▸ **TASK TO CARRY OUT**
Copy every record exactly, and keep the pictures out.

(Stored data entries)
☆ ☆ ☆ ☆ ☆ ☆ ☆

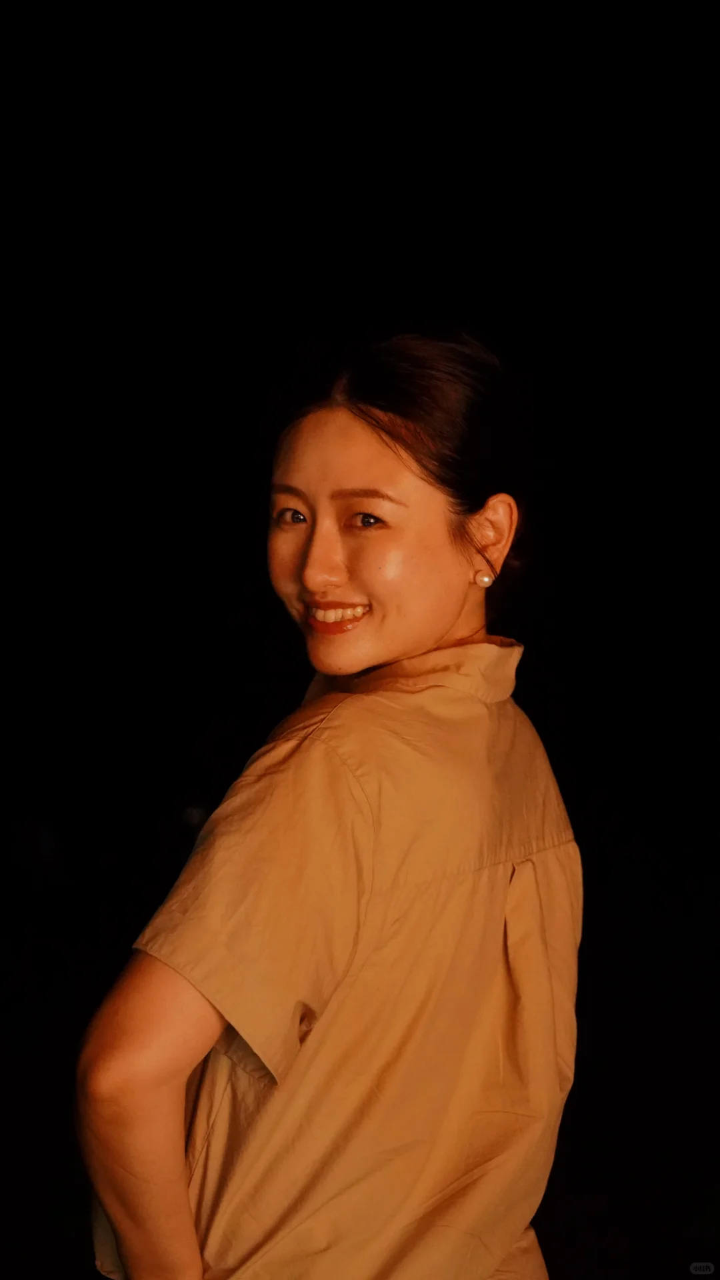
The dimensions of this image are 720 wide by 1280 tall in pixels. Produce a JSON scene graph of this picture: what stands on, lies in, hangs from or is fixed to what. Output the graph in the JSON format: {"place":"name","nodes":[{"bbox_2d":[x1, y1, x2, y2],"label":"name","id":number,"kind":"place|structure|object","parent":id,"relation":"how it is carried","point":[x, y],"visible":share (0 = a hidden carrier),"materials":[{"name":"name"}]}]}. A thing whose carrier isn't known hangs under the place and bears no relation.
{"place":"outdoors","nodes":[
{"label":"outdoors","id":0,"kind":"place"},
{"label":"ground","id":1,"kind":"structure","parent":0},
{"bbox_2d":[72,322,584,1279],"label":"woman","id":2,"kind":"object","parent":1,"relation":"on","point":[371,661],"visible":0.98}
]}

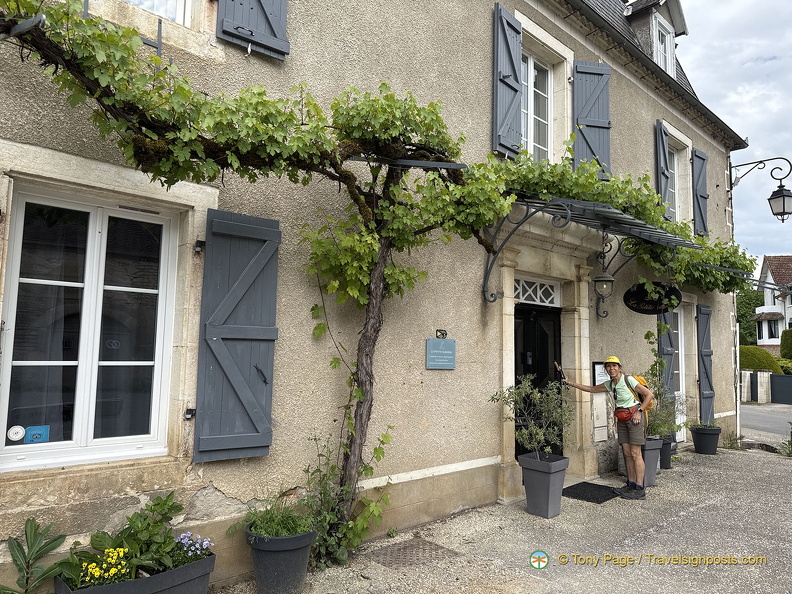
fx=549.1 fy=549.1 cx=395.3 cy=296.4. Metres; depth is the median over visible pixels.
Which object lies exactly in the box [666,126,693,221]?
window
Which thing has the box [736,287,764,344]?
tree
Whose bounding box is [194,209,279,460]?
shutter
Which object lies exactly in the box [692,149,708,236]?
shutter
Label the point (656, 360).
potted plant
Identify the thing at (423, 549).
manhole cover
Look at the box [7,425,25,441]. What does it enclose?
sticker
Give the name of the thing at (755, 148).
sky
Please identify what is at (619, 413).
waist bag
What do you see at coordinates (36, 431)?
sticker
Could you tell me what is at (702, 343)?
shutter
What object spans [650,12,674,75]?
dormer window
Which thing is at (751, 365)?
hedge
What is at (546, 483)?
planter
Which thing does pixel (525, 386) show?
olive tree
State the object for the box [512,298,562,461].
door
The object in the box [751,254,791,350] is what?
neighbouring house
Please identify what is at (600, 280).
lantern
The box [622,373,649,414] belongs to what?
backpack
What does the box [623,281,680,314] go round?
oval sign
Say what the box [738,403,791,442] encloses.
road
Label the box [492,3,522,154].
shutter
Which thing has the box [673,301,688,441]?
door
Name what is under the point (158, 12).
upper window
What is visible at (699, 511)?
pavement
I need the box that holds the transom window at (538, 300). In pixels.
[514,275,560,306]
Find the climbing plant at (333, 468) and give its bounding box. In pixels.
[304,427,392,566]
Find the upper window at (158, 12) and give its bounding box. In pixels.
[124,0,191,25]
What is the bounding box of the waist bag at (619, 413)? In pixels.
[614,405,635,421]
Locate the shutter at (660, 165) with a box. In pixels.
[654,120,669,215]
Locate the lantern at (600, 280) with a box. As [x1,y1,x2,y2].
[592,236,616,315]
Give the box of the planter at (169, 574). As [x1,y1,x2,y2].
[55,553,213,593]
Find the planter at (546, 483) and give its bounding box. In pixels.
[519,452,569,517]
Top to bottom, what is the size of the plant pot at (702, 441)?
0.401 m
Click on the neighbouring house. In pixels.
(769, 272)
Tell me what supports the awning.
attached to the building at (205, 471)
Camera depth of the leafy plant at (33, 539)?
2.88 m
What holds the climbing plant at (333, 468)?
on the pavement
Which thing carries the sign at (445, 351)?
attached to the building at (205, 471)
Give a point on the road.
(748, 416)
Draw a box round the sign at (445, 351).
[425,337,455,369]
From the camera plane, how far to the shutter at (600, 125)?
7.50 m
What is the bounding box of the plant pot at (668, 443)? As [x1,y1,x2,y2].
[659,437,672,469]
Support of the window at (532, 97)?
in the building at (205, 471)
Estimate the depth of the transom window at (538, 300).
6.67 m
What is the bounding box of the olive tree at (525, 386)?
[491,375,570,461]
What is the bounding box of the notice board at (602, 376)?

☆ ☆ ☆ ☆ ☆ ☆ ☆

▸ **ANSWER BOX**
The dimensions of this image are 720 wide by 1280 tall in pixels. Produce a JSON scene graph of this picture: what stands on, lies in, hangs from or is fixed to what. Output the graph in the JSON format: {"place":"name","nodes":[{"bbox_2d":[x1, y1, x2, y2],"label":"name","id":number,"kind":"place|structure|object","parent":id,"relation":"how it is carried","point":[x, y],"visible":share (0 = a hidden carrier),"materials":[{"name":"name"}]}]}. A thing whose carrier isn't known hangs under the place and bears no relation.
{"place":"outdoors","nodes":[
{"label":"outdoors","id":0,"kind":"place"},
{"label":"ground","id":1,"kind":"structure","parent":0},
{"bbox_2d":[72,322,584,1279],"label":"woman","id":2,"kind":"object","parent":1,"relation":"on","point":[371,661],"visible":0.98}
]}

fx=549.1 fy=549.1 cx=395.3 cy=296.4. Metres; depth is the median over visible pixels.
Which object lies exactly in the box [666,126,693,221]?
window
Which thing has the box [736,287,764,344]?
tree
Whose bounding box is [194,209,279,460]?
shutter
Which object lies exactly in the box [692,149,708,236]?
shutter
Label the point (656, 360).
potted plant
Identify the thing at (423, 549).
manhole cover
Look at the box [7,425,25,441]. What does it enclose?
sticker
Give the name of the thing at (755, 148).
sky
Please identify what is at (619, 413).
waist bag
What do you see at coordinates (36, 431)?
sticker
Could you tell me what is at (702, 343)?
shutter
What object spans [650,12,674,75]?
dormer window
Which thing is at (751, 365)?
hedge
What is at (546, 483)?
planter
Which thing does pixel (525, 386) show?
olive tree
State the object for the box [512,298,562,461].
door
The object in the box [751,254,791,350] is what?
neighbouring house
Please identify what is at (600, 280).
lantern
The box [622,373,649,414] belongs to what?
backpack
What does the box [623,281,680,314] go round?
oval sign
Say what the box [738,403,791,442] encloses.
road
Label the box [492,3,522,154].
shutter
Which thing has the box [673,301,688,441]?
door
Name what is under the point (158, 12).
upper window
What is visible at (699, 511)?
pavement
I need the box that holds the transom window at (538, 300). In pixels.
[514,275,560,306]
Find the climbing plant at (333, 468) and give its bounding box. In pixels.
[304,427,392,566]
Find the upper window at (158, 12) and give its bounding box. In pixels.
[124,0,191,25]
What is the bounding box of the waist bag at (619, 413)? In pixels.
[614,405,635,421]
Locate the shutter at (660, 165) with a box. In pixels.
[654,120,669,215]
Locate the lantern at (600, 280) with a box. As [x1,y1,x2,y2].
[592,236,616,315]
Give the box of the planter at (169, 574). As [x1,y1,x2,y2].
[55,553,213,593]
Find the planter at (546, 483) and give its bounding box. In pixels.
[519,452,569,517]
Top to bottom, what is the size of the plant pot at (702, 441)?
0.401 m
Click on the neighbouring house. In pixels.
(769, 272)
Tell me what supports the awning.
attached to the building at (205, 471)
Camera depth of the leafy plant at (33, 539)?
2.88 m
What holds the climbing plant at (333, 468)?
on the pavement
Which thing carries the sign at (445, 351)?
attached to the building at (205, 471)
Give a point on the road.
(748, 416)
Draw a box round the sign at (445, 351).
[425,337,455,369]
From the camera plane, how far to the shutter at (600, 125)?
7.50 m
What is the bounding box of the plant pot at (668, 443)? As [x1,y1,x2,y2].
[659,437,672,469]
Support of the window at (532, 97)?
in the building at (205, 471)
Estimate the depth of the transom window at (538, 300).
6.67 m
What is the bounding box of the olive tree at (525, 386)?
[491,375,570,461]
What is the bounding box of the notice board at (602, 376)?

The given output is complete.